> [WRITTEN TASK 1]
Express the listing as a two-column CSV with the headers field and value, one row per line, starting with the line containing "city: Voronezh" and going on through the line containing "city: Towamensing Trails". Put each field name and its value in its own quoted field, with any line breaks turned into spaces.

> [SELECTED EXCERPT]
[Begin]

Claim a Key for Super Space Club and Read Our Interview with the Developers
17 mins read

Claim a Key for Super Space Club and Read Our Interview with the Developers


If you want a groovy adventure in space, I’ve got good news for you. Right now you can embrace your inner ‘space-faring getaway driver’ by grabbing a key for Super Space Club, the movement-based top-down shooter we are giving out as part of IGN Plus.

IGN Plus Monthly Game: Super Space Club

Super Space Club is a stylish arcade shooter based largely on controlling your momentum. With several different ship types (each with their own wrinkle on speed, momentum, and durability), weapon types that also impact your momentum (from basic projectiles to shotgun spreads and even firework explosions), and characters (each with their own unique super ability), there is a lot of room to cater the experience to your liking.

Getting into a flow state and skimming past some asteroids, firing up your engine to cut behind them, then nailing your pursuers as they round the corner never gets old, and the stylish music and aesthetic make it hard to get mad when your run ends unceremoniously. With mission-based structure and progression that largely carries over to your next life, it’s a simple and straightforward game I enjoy (even if scorechasing isn’t my thing).

Super Space Club Developer Interview – Graham Reid (Solo Developer)

Graham Reid (AKA: GrahamOfLegend) is the main developer responsible for Super Space Club. Inspired by games like Geometry Wars, Luftrausers, and even drawing inspiration from other things like Spider-Man: Into The Spider-Verse and Guardians Of The Galaxy, SSC has a lot going for it.

With music by Fat Bard, a vibrant color pallette, and a simple and effective gameplay loop, this is one to check out. I hope you enjoy the game, and this excerpt from our interview. Cheers!

Graham: My name is Graham Reid. Digitally known as ‘grahamoflegend,’ and I’m a Jamaican solo indie game developer, meaning my role in the game was ‘everything,’ more or less. I didn’t do the sound design. That was done by Fat Bard. They did all the sound and music and then they got vocalists to contribute. And then localization… illustration… and all the other small things that people don’t talk about enough, I feel. Those things I outsource, but it’s mostly me. All the developments, the ideation, the arts.

I could have done the illustration for the characters, because I did go to art school. My background is in motion design and graphic design, and I can illustrate. But sometimes you just have to just actually get the thing done in good time. You have to get help… well, you don’t have to, but it’s better to.

Brian: When I was in high school, I went over to my friend’s house; the Sinclairs. I went down to their basement, and they had a little arcade cabinet in the corner with Asteroids on it. And I certainly felt a bit of that when playing Super Space Club… I can see the Asteroids inspiration but obviously there’s a lot of other things in here as well. So I’m curious what inspired you to make this game.

[End]

> [RAW RECORDS]
[Begin]

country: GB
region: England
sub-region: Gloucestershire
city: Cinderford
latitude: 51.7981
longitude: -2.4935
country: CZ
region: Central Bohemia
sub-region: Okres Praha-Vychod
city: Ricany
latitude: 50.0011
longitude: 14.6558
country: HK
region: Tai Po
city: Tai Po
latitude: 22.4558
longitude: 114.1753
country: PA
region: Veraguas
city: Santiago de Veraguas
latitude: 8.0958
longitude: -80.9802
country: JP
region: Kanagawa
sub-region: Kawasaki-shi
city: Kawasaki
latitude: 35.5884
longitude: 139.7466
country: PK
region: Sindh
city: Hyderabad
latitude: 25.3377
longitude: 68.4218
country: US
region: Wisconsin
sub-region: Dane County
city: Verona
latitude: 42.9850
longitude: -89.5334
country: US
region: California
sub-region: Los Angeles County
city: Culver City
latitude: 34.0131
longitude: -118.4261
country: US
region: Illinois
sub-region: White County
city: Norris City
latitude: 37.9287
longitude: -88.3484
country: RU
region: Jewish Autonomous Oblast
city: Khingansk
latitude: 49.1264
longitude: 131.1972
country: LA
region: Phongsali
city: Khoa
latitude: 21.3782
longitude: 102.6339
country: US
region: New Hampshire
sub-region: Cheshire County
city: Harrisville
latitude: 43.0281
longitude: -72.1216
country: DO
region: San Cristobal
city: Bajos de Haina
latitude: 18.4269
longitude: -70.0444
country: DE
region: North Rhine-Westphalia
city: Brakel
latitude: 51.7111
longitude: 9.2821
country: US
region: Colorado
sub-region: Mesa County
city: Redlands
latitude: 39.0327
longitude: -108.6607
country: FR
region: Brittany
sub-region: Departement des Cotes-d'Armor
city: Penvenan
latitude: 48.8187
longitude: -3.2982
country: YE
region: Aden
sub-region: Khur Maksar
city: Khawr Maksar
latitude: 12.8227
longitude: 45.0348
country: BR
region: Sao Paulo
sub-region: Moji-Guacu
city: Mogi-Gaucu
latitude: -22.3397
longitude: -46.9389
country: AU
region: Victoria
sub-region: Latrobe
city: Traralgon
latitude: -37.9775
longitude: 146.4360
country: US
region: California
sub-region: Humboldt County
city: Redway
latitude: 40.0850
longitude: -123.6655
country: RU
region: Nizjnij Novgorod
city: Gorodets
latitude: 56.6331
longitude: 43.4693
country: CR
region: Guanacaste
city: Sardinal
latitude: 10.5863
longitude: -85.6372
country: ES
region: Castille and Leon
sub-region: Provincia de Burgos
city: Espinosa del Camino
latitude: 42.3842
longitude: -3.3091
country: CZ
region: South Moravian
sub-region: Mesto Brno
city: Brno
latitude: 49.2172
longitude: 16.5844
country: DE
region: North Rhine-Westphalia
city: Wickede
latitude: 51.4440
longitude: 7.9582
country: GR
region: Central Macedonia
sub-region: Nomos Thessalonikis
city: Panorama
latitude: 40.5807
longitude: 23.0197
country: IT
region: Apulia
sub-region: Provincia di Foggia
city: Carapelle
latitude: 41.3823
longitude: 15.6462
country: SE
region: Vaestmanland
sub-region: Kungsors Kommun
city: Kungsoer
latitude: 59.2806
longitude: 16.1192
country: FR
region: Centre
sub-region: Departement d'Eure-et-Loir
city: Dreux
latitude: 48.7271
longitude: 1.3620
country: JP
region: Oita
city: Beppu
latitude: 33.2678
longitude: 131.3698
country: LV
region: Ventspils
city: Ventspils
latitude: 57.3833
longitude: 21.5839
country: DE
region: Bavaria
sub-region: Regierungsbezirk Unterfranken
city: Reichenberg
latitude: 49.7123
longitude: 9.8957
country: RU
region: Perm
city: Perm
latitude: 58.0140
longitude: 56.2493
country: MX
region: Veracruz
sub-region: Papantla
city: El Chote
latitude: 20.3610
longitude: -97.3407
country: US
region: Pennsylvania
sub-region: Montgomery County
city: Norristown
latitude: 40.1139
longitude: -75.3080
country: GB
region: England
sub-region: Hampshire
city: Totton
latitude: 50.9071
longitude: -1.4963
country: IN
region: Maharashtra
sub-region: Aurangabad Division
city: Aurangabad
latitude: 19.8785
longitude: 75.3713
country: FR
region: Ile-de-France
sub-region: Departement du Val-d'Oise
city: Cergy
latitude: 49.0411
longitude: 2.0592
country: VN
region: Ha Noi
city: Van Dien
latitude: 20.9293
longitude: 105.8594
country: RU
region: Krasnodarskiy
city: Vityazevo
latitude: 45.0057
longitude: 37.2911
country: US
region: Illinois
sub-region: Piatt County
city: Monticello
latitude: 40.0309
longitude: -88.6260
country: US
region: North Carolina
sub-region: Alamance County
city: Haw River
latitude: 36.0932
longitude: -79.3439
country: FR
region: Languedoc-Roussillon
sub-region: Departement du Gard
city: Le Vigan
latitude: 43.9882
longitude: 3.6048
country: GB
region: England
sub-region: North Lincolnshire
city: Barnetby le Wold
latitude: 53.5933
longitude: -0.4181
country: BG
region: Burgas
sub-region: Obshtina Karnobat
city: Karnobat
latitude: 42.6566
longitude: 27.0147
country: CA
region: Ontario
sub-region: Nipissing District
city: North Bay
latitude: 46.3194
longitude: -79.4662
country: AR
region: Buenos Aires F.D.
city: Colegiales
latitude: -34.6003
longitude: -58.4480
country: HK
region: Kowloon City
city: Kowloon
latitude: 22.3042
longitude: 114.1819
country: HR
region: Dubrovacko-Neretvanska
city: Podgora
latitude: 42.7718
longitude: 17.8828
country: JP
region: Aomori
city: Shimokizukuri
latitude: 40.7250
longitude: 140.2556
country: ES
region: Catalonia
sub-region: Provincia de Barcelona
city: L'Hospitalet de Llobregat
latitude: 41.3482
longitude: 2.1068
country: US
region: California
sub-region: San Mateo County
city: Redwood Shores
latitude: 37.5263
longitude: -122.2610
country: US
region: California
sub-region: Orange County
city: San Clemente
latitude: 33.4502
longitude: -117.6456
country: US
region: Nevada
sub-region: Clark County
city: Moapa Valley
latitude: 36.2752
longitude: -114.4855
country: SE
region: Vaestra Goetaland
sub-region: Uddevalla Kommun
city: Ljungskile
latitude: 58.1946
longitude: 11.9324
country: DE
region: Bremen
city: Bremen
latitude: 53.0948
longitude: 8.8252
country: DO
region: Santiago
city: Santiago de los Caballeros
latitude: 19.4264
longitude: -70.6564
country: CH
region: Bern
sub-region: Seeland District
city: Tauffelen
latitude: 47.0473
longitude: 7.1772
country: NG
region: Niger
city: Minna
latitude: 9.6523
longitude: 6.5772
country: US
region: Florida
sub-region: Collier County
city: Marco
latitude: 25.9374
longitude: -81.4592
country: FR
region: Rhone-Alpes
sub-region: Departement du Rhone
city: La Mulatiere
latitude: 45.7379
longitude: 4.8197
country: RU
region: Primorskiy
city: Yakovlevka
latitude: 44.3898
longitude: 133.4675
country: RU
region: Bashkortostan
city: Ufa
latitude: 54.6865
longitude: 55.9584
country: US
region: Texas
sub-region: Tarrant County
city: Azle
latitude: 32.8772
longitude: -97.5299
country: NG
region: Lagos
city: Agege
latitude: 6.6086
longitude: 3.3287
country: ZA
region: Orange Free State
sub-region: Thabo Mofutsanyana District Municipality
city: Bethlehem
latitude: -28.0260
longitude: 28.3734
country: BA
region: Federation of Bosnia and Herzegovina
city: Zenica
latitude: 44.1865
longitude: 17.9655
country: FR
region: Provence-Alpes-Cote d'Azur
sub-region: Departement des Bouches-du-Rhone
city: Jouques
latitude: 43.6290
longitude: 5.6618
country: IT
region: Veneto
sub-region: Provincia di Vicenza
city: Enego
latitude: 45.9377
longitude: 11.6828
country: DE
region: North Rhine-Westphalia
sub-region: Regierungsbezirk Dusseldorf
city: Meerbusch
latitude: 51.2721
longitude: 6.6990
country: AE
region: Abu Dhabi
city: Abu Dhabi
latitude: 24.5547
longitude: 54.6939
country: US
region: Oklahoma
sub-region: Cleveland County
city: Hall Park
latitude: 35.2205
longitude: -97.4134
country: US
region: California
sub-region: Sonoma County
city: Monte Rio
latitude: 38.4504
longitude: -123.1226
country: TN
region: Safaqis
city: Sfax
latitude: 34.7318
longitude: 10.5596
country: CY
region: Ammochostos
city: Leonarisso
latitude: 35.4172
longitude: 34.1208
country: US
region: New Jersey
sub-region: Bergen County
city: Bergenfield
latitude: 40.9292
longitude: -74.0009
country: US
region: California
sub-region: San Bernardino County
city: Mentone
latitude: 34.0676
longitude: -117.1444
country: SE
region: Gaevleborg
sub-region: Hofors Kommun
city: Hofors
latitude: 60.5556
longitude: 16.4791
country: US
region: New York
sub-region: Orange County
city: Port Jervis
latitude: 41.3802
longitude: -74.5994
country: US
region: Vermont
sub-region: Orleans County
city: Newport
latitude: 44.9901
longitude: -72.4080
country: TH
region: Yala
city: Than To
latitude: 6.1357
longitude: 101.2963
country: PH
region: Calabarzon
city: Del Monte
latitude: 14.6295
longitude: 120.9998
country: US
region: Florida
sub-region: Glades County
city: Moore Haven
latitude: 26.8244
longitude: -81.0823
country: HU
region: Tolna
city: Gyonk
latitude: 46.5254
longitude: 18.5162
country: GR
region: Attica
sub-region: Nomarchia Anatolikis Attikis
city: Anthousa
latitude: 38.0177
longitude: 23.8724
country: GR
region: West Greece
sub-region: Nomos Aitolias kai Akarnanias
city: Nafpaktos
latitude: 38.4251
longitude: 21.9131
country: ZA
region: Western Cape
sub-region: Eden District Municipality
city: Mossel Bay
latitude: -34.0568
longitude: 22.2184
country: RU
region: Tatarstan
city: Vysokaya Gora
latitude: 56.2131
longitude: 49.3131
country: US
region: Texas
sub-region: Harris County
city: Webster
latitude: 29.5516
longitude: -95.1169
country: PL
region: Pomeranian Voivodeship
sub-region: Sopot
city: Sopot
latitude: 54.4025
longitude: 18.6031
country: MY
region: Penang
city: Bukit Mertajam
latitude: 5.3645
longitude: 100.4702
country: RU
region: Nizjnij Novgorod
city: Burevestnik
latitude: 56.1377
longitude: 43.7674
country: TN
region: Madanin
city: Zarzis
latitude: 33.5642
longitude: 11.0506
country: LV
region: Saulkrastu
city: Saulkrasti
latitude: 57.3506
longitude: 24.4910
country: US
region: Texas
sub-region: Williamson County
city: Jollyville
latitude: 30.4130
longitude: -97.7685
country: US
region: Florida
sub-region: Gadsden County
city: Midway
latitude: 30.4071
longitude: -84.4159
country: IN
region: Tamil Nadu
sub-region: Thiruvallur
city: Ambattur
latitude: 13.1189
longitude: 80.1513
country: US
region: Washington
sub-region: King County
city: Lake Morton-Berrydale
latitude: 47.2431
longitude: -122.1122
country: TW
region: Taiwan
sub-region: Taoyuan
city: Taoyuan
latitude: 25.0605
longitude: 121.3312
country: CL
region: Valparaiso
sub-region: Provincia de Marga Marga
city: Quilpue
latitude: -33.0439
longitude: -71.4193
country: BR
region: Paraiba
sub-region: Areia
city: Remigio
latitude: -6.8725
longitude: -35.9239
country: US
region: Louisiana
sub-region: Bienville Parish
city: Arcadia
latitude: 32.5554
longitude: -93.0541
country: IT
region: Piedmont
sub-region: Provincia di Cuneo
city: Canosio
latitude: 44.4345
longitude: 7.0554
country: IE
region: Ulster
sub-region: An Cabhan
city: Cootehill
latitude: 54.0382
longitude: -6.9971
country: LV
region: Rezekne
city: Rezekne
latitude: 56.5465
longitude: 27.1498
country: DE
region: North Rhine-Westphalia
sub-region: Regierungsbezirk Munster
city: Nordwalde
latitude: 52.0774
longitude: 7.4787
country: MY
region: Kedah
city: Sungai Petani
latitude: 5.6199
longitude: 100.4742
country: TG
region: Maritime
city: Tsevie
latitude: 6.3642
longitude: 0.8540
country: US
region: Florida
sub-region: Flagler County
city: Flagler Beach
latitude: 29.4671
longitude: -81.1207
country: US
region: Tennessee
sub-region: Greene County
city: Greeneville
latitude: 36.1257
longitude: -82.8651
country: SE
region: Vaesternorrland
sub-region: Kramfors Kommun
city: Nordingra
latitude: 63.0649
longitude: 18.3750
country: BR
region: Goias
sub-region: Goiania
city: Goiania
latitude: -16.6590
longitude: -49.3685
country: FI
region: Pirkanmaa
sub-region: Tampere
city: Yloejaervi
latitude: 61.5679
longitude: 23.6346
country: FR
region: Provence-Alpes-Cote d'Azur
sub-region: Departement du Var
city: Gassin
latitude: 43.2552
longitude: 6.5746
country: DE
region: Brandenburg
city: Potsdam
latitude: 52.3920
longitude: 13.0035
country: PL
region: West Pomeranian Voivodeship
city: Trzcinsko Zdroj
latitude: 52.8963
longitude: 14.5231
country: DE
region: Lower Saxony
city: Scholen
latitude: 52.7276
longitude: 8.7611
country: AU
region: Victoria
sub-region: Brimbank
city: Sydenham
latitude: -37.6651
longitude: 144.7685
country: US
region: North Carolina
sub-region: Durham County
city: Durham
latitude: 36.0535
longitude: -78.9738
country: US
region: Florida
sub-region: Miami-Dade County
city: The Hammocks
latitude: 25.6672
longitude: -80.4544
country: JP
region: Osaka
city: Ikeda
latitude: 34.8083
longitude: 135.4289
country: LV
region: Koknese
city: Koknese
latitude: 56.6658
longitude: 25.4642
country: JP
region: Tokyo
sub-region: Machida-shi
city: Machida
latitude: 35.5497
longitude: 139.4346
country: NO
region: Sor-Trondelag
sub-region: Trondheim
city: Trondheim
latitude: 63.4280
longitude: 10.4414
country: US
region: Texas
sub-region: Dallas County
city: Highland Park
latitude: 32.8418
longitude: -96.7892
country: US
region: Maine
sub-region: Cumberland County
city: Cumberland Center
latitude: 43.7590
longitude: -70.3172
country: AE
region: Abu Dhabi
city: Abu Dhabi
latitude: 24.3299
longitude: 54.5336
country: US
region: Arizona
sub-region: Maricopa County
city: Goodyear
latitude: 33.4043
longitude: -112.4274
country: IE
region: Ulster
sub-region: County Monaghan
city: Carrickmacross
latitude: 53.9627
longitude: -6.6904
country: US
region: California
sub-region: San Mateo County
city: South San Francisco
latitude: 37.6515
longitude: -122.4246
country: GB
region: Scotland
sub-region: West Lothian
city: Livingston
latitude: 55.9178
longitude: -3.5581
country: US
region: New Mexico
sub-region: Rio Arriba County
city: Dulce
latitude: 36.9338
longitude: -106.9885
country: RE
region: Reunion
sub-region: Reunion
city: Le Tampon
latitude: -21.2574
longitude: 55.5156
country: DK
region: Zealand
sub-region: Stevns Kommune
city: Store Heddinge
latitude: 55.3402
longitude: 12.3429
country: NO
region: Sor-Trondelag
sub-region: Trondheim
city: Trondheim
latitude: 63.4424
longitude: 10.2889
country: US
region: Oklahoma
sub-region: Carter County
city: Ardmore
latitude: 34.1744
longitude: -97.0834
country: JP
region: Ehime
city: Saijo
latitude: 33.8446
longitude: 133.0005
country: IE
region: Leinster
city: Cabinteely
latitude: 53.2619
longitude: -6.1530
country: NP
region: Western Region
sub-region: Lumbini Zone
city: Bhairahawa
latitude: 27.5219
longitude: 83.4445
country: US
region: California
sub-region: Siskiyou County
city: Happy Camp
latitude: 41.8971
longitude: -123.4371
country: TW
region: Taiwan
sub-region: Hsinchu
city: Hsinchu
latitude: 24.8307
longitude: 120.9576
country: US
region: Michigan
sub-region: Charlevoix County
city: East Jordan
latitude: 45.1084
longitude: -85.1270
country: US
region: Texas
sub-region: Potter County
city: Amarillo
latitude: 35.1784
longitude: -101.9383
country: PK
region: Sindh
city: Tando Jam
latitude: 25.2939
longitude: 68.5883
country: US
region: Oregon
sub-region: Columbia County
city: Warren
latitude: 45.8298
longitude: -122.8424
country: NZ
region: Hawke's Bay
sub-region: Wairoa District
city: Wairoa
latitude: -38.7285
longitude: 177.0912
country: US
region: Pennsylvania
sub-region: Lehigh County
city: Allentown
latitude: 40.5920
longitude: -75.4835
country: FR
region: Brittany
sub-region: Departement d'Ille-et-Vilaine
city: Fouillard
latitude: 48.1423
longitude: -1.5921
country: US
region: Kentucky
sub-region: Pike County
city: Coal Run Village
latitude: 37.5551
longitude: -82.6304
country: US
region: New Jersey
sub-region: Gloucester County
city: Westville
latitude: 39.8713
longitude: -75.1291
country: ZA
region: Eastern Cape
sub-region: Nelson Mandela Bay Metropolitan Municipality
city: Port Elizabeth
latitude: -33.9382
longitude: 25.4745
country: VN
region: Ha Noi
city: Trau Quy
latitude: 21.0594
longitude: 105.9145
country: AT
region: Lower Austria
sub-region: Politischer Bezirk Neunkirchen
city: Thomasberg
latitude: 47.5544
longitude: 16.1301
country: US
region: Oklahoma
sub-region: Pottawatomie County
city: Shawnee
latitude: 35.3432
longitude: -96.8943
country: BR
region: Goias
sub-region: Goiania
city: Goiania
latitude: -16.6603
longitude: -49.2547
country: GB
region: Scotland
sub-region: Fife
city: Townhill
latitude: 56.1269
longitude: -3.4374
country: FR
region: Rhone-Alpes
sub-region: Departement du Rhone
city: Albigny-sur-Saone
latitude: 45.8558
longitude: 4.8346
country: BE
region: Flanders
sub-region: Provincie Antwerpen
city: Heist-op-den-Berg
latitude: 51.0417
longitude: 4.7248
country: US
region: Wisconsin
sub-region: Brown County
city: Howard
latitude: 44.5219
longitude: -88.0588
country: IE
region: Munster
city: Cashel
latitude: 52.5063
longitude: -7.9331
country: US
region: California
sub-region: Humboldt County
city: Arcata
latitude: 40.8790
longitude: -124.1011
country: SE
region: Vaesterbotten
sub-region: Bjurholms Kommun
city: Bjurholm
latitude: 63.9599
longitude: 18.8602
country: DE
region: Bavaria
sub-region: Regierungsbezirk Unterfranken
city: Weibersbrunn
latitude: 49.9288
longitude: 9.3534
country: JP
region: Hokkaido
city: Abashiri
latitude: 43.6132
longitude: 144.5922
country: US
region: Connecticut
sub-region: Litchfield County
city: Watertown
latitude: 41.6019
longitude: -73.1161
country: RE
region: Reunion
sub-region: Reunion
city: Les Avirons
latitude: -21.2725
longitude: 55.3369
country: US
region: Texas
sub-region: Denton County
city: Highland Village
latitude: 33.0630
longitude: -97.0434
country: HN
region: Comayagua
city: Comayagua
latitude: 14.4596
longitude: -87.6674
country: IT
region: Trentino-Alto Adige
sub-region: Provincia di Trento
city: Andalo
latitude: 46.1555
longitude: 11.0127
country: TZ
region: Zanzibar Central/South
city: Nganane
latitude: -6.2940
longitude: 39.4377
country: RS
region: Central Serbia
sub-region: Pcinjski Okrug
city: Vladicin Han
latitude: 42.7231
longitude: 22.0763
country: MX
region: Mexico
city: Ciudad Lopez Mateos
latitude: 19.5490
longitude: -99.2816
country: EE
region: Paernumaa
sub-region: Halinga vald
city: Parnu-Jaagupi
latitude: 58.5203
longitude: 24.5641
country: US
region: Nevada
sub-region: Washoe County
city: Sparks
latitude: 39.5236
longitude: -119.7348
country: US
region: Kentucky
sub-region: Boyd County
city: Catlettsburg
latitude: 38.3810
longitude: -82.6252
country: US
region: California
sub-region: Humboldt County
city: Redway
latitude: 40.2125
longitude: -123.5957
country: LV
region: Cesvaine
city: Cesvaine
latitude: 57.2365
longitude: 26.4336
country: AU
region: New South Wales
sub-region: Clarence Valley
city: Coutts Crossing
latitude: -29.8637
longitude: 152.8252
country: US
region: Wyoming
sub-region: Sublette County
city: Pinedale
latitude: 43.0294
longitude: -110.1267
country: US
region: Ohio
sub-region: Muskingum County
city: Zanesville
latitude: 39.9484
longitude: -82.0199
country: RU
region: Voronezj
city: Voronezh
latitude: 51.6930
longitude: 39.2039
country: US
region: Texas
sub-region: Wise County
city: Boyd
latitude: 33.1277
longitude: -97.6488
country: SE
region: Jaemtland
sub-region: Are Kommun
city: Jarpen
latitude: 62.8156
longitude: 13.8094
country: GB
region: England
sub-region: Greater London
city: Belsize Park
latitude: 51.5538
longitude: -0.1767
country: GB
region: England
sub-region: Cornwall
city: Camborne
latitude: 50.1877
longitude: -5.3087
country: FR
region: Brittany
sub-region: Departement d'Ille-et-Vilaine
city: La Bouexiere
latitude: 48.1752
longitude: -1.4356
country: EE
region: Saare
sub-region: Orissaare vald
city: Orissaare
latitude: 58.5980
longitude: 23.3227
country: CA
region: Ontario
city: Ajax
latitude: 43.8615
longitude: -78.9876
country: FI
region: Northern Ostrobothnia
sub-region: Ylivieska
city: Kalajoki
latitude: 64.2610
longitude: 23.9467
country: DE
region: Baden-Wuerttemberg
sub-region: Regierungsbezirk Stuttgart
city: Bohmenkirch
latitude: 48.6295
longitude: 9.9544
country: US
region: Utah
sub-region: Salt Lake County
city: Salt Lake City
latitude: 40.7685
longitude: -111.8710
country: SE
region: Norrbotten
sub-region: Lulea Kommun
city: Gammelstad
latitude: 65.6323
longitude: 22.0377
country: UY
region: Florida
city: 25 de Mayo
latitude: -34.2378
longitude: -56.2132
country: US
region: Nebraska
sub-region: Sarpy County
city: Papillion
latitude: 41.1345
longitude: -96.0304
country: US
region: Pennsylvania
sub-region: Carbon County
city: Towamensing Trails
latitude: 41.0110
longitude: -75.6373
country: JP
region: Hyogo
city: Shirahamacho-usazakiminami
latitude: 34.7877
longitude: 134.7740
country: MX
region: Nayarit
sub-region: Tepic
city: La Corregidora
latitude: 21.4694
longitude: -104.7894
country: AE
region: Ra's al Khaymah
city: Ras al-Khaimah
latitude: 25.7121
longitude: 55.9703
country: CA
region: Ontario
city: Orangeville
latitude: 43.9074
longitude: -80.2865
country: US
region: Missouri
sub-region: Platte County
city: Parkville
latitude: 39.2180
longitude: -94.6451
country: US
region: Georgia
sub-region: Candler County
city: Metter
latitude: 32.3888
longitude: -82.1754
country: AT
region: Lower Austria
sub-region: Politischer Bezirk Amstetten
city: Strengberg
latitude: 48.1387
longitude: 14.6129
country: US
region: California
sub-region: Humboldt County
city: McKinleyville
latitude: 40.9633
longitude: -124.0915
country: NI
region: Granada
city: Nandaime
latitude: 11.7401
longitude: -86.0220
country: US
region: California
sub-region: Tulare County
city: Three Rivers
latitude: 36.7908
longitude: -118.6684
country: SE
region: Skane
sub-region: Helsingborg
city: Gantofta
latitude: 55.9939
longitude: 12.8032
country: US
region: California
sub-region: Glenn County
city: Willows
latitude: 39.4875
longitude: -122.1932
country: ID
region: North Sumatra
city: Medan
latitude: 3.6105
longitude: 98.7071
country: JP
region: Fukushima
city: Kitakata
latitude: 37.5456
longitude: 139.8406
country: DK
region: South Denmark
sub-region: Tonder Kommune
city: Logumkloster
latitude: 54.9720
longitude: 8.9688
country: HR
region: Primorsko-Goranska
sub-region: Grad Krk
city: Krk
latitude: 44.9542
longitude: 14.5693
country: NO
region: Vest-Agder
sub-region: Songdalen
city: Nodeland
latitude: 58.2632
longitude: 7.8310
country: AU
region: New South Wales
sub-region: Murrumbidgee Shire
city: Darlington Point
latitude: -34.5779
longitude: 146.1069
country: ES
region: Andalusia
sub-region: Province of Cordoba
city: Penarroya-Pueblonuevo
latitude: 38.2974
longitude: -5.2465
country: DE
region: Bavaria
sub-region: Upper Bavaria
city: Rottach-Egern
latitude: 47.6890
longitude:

[End]

> [WRITTEN TASK 2]
According to the Super Space Club interview, who handled the game's sound design?

> [ANSWER 1]
field,value
"city:","Voronezh"
"latitude:","51.6930"
"longitude:","39.2039"
"country:","US"
"region:","Texas"
"sub-region:","Wise County"
"city:","Boyd"
"latitude:","33.1277"
"longitude:","-97.6488"
"country:","SE"
"region:","Jaemtland"
"sub-region:","Are Kommun"
"city:","Jarpen"
"latitude:","62.8156"
"longitude:","13.8094"
"country:","GB"
"region:","England"
"sub-region:","Greater London"
"city:","Belsize Park"
"latitude:","51.5538"
"longitude:","-0.1767"
"country:","GB"
"region:","England"
"sub-region:","Cornwall"
"city:","Camborne"
"latitude:","50.1877"
"longitude:","-5.3087"
"country:","FR"
"region:","Brittany"
"sub-region:","Departement d'Ille-et-Vilaine"
"city:","La Bouexiere"
"latitude:","48.1752"
"longitude:","-1.4356"
"country:","EE"
"region:","Saare"
"sub-region:","Orissaare vald"
"city:","Orissaare"
"latitude:","58.5980"
"longitude:","23.3227"
"country:","CA"
"region:","Ontario"
"city:","Ajax"
"latitude:","43.8615"
"longitude:","-78.9876"
"country:","FI"
"region:","Northern Ostrobothnia"
"sub-region:","Ylivieska"
"city:","Kalajoki"
"latitude:","64.2610"
"longitude:","23.9467"
"country:","DE"
"region:","Baden-Wuerttemberg"
"sub-region:","Regierungsbezirk Stuttgart"
"city:","Bohmenkirch"
"latitude:","48.6295"
"longitude:","9.9544"
"country:","US"
"region:","Utah"
"sub-region:","Salt Lake County"
"city:","Salt Lake City"
"latitude:","40.7685"
"longitude:","-111.8710"
"country:","SE"
"region:","Norrbotten"
"sub-region:","Lulea Kommun"
"city:","Gammelstad"
"latitude:","65.6323"
"longitude:","22.0377"
"country:","UY"
"region:","Florida"
"city:","25 de Mayo"
"latitude:","-34.2378"
"longitude:","-56.2132"
"country:","US"
"region:","Nebraska"
"sub-region:","Sarpy County"
"city:","Papillion"
"latitude:","41.1345"
"longitude:","-96.0304"
"country:","US"
"region:","Pennsylvania"
"sub-region:","Carbon County"
"city:","Towamensing Trails"

> [ANSWER 2]
Fat Bard